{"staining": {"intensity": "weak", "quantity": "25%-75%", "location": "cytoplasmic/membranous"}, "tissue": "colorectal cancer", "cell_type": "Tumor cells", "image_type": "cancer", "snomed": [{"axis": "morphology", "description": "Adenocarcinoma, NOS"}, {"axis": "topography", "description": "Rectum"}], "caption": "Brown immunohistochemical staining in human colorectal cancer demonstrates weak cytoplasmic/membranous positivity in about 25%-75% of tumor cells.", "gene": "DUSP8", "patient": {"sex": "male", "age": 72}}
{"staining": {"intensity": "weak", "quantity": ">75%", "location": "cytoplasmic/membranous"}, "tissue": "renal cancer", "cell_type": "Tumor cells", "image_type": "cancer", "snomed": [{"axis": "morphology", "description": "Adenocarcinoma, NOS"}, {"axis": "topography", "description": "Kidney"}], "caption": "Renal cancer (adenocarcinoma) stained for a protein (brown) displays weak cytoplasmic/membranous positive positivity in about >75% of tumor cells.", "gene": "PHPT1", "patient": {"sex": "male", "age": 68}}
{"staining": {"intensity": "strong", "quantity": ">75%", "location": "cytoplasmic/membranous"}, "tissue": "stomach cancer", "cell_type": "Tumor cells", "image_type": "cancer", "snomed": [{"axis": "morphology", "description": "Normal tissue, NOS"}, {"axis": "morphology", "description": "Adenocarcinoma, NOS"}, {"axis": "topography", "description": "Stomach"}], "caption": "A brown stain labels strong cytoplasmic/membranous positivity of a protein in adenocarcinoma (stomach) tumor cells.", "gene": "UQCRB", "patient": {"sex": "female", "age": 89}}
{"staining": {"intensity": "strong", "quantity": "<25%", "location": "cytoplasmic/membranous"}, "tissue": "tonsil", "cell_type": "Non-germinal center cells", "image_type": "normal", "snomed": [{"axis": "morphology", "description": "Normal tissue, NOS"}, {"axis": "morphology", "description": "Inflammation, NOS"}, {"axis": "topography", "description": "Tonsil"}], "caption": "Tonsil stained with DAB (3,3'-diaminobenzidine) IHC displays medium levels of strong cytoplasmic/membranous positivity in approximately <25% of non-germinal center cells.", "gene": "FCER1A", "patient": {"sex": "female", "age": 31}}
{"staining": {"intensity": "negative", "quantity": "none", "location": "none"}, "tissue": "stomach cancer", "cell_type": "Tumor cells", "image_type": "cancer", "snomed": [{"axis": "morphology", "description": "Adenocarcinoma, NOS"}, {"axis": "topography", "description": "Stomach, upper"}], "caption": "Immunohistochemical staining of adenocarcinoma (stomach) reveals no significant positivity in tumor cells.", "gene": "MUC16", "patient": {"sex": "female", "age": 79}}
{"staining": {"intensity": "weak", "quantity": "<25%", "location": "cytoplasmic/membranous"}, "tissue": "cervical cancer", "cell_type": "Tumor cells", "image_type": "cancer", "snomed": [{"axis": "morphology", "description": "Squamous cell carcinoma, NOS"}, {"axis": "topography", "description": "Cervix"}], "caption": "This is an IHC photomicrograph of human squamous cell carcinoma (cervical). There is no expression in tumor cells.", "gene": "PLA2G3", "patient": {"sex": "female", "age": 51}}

___

Work required: Down to the last line, copy the entries above exactly.

Written answer:
{"staining": {"intensity": "weak", "quantity": "25%-75%", "location": "cytoplasmic/membranous"}, "tissue": "colorectal cancer", "cell_type": "Tumor cells", "image_type": "cancer", "snomed": [{"axis": "morphology", "description": "Adenocarcinoma, NOS"}, {"axis": "topography", "description": "Rectum"}], "caption": "Brown immunohistochemical staining in human colorectal cancer demonstrates weak cytoplasmic/membranous positivity in about 25%-75% of tumor cells.", "gene": "DUSP8", "patient": {"sex": "male", "age": 72}}
{"staining": {"intensity": "weak", "quantity": ">75%", "location": "cytoplasmic/membranous"}, "tissue": "renal cancer", "cell_type": "Tumor cells", "image_type": "cancer", "snomed": [{"axis": "morphology", "description": "Adenocarcinoma, NOS"}, {"axis": "topography", "description": "Kidney"}], "caption": "Renal cancer (adenocarcinoma) stained for a protein (brown) displays weak cytoplasmic/membranous positive positivity in about >75% of tumor cells.", "gene": "PHPT1", "patient": {"sex": "male", "age": 68}}
{"staining": {"intensity": "strong", "quantity": ">75%", "location": "cytoplasmic/membranous"}, "tissue": "stomach cancer", "cell_type": "Tumor cells", "image_type": "cancer", "snomed": [{"axis": "morphology", "description": "Normal tissue, NOS"}, {"axis": "morphology", "description": "Adenocarcinoma, NOS"}, {"axis": "topography", "description": "Stomach"}], "caption": "A brown stain labels strong cytoplasmic/membranous positivity of a protein in adenocarcinoma (stomach) tumor cells.", "gene": "UQCRB", "patient": {"sex": "female", "age": 89}}
{"staining": {"intensity": "strong", "quantity": "<25%", "location": "cytoplasmic/membranous"}, "tissue": "tonsil", "cell_type": "Non-germinal center cells", "image_type": "normal", "snomed": [{"axis": "morphology", "description": "Normal tissue, NOS"}, {"axis": "morphology", "description": "Inflammation, NOS"}, {"axis": "topography", "description": "Tonsil"}], "caption": "Tonsil stained with DAB (3,3'-diaminobenzidine) IHC displays medium levels of strong cytoplasmic/membranous positivity in approximately <25% of non-germinal center cells.", "gene": "FCER1A", "patient": {"sex": "female", "age": 31}}
{"staining": {"intensity": "negative", "quantity": "none", "location": "none"}, "tissue": "stomach cancer", "cell_type": "Tumor cells", "image_type": "cancer", "snomed": [{"axis": "morphology", "description": "Adenocarcinoma, NOS"}, {"axis": "topography", "description": "Stomach, upper"}], "caption": "Immunohistochemical staining of adenocarcinoma (stomach) reveals no significant positivity in tumor cells.", "gene": "MUC16", "patient": {"sex": "female", "age": 79}}
{"staining": {"intensity": "weak", "quantity": "<25%", "location": "cytoplasmic/membranous"}, "tissue": "cervical cancer", "cell_type": "Tumor cells", "image_type": "cancer", "snomed": [{"axis": "morphology", "description": "Squamous cell carcinoma, NOS"}, {"axis": "topography", "description": "Cervix"}], "caption": "This is an IHC photomicrograph of human squamous cell carcinoma (cervical). There is no expression in tumor cells.", "gene": "PLA2G3", "patient": {"sex": "female", "age": 51}}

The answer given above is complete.